[[ Dataset, beginning ]]

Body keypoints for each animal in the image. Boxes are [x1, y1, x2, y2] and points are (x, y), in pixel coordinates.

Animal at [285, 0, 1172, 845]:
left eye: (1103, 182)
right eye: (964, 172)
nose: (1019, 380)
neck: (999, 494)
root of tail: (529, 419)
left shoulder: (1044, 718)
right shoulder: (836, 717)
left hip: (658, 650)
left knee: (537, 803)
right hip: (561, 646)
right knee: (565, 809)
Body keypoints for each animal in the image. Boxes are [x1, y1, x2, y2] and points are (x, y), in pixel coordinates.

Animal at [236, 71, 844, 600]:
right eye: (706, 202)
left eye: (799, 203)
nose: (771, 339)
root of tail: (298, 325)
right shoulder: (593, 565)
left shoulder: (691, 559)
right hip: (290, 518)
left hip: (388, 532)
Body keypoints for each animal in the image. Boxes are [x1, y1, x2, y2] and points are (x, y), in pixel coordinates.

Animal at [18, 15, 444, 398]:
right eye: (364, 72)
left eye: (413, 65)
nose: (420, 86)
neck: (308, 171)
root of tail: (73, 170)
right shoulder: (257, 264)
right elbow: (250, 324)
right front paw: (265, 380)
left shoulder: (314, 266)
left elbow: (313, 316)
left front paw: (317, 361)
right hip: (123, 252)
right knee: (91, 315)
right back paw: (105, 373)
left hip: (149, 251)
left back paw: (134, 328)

[[ Dataset, end ]]
[[ Dataset, beginning ]]

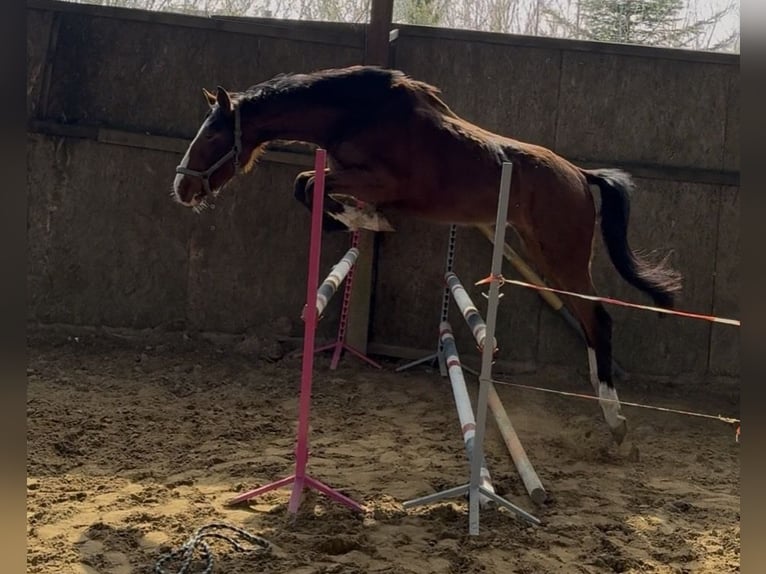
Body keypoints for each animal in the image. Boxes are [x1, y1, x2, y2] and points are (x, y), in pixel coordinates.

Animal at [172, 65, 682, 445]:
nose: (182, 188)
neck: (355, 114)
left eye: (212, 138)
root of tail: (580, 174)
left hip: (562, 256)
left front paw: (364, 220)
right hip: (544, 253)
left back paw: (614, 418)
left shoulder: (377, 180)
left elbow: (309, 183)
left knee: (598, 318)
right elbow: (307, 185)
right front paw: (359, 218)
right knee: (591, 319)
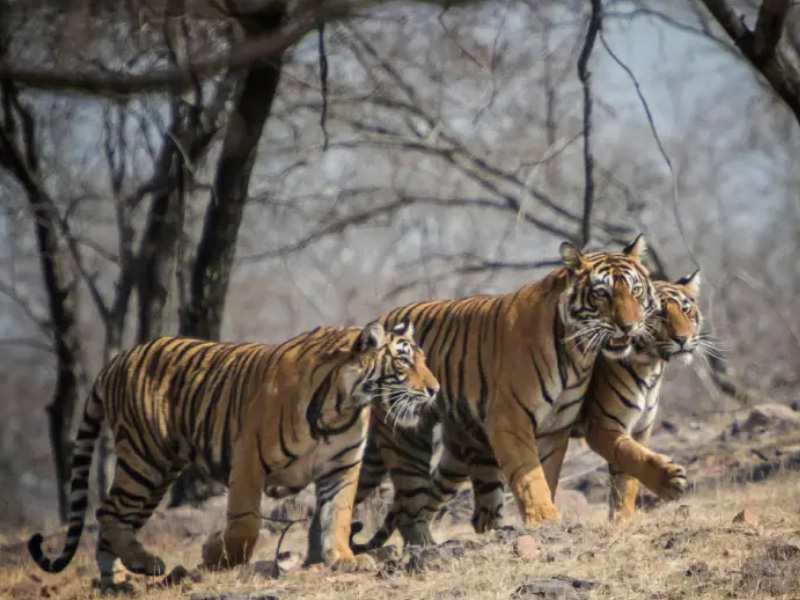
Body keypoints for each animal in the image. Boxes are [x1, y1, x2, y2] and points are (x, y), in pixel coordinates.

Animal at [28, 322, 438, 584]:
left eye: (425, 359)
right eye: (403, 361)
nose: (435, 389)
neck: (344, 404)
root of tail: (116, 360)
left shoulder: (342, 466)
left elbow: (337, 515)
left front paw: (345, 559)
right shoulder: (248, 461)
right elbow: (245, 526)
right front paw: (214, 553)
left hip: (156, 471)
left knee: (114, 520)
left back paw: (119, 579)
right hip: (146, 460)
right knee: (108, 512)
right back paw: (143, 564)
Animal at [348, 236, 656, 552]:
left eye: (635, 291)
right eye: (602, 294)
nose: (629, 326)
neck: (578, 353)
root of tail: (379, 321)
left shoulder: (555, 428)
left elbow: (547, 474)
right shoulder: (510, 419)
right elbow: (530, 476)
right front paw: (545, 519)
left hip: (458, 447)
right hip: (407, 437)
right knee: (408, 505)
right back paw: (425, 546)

[[ Dataset, end ]]

● What is expected:
Above are the records. Copy the lines beginning at the one that has "right shoulder: (836, 717)" and ending with the one that has "left eye: (799, 203)", unchanged.

● Answer:
right shoulder: (836, 717)
left hip: (658, 650)
left knee: (537, 803)
right hip: (561, 646)
right knee: (565, 809)
Body keypoints for each animal in the image. Boxes are [x1, y1, x2, y2] and points are (x, y), in pixel coordinates.

Animal at [236, 71, 844, 600]:
right eye: (706, 202)
left eye: (799, 203)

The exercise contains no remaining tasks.